There's been really kind of interesting work in the GLP1 space and microbial production of this protease called DPP 4, which degrades GLP1 and showing that potentially, you know, microbial produced proteases can make drugs less effective. Suzanne Devkota: And so there's all of these interactions that are are compelling likely doing something. But again, it's so individual. So if you're if you don't have the group of organisms that make the protease, and you wouldn’t. Your GLP1 might be totally fine and work function, you know. Fine. But if you have it, then maybe you need a higher dose. I mean, it's it's very. It's like people being fast metabolizers, you know, people who are fast like when you go for anesthesia, for a surgery. If you're kind of a fast metabolizer. You might need a higher dose. The gut microbiome you have the microbe that's metabolizing XY, or Z then we should take into account that you might need different dosing based on the microbiome. And I think that's a really interesting area. But we're very far off from employing in any kind of clinical practice yet

This has been such a rich and fascinating conversation. I want to really thank you for taking us across the whole spectrum of the field microbiome research. And your content has made me think, yeah, we're still in our infancy in many ways in this field.

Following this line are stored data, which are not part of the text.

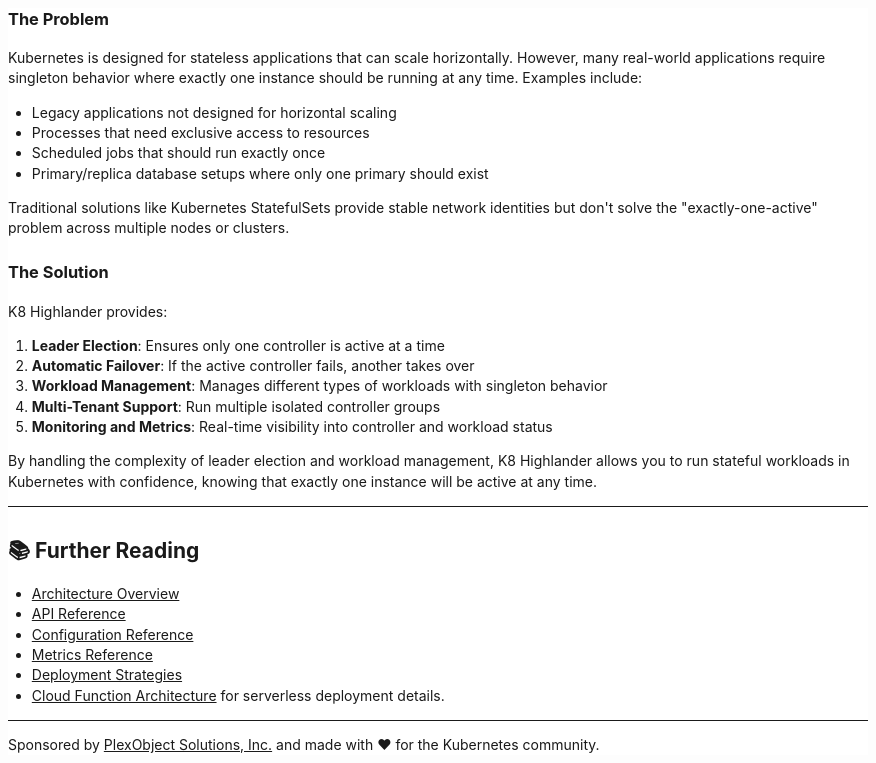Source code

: ### The Problem

Kubernetes is designed for stateless applications that can scale horizontally. 
However, many real-world applications require singleton behavior where exactly one instance should 
be running at any time. Examples include:

- Legacy applications not designed for horizontal scaling
- Processes that need exclusive access to resources
- Scheduled jobs that should run exactly once
- Primary/replica database setups where only one primary should exist

Traditional solutions like Kubernetes StatefulSets provide stable network identities but don't solve 
the "exactly-one-active" problem across multiple nodes or clusters.

### The Solution

K8 Highlander provides:

1. **Leader Election**: Ensures only one controller is active at a time
2. **Automatic Failover**: If the active controller fails, another takes over
3. **Workload Management**: Manages different types of workloads with singleton behavior
4. **Multi-Tenant Support**: Run multiple isolated controller groups
5. **Monitoring and Metrics**: Real-time visibility into controller and workload status

By handling the complexity of leader election and workload management, K8 Highlander allows you to 
run stateful workloads in Kubernetes with confidence, knowing that exactly one instance will be active at any time.

---

## 📚 Further Reading

- [Architecture Overview](docs/architecture.md)
- [API Reference](docs/api-reference.md)
- [Configuration Reference](docs/configuration.md)
- [Metrics Reference](docs/metrics.md)
- [Deployment Strategies](docs/deployment.md)
- [Cloud Function Architecture](functions/highlander/README.md) for serverless deployment details.

---

Sponsored by [PlexObject Solutions, Inc.](https://plexobject.com) and made with ❤️ for the Kubernetes community.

Suzanne Devkota: Very much so, but it's exciting at the same time to be in a nascent space. It means there's still so much opportunity. I think a lot of people get frustrated by the complexity of it. I view it as a wonderful puzzle to solve. As a curious mind, you want to get into the complexity of it all. I definitely think there is a there there with the microbiome. But over the next 10 years you're going to see much more sophisticated things come out on how we can shape our microbiome.

Victoria Maizes: Thank you.

Suzanne Devkota: Absolutely. Thank you.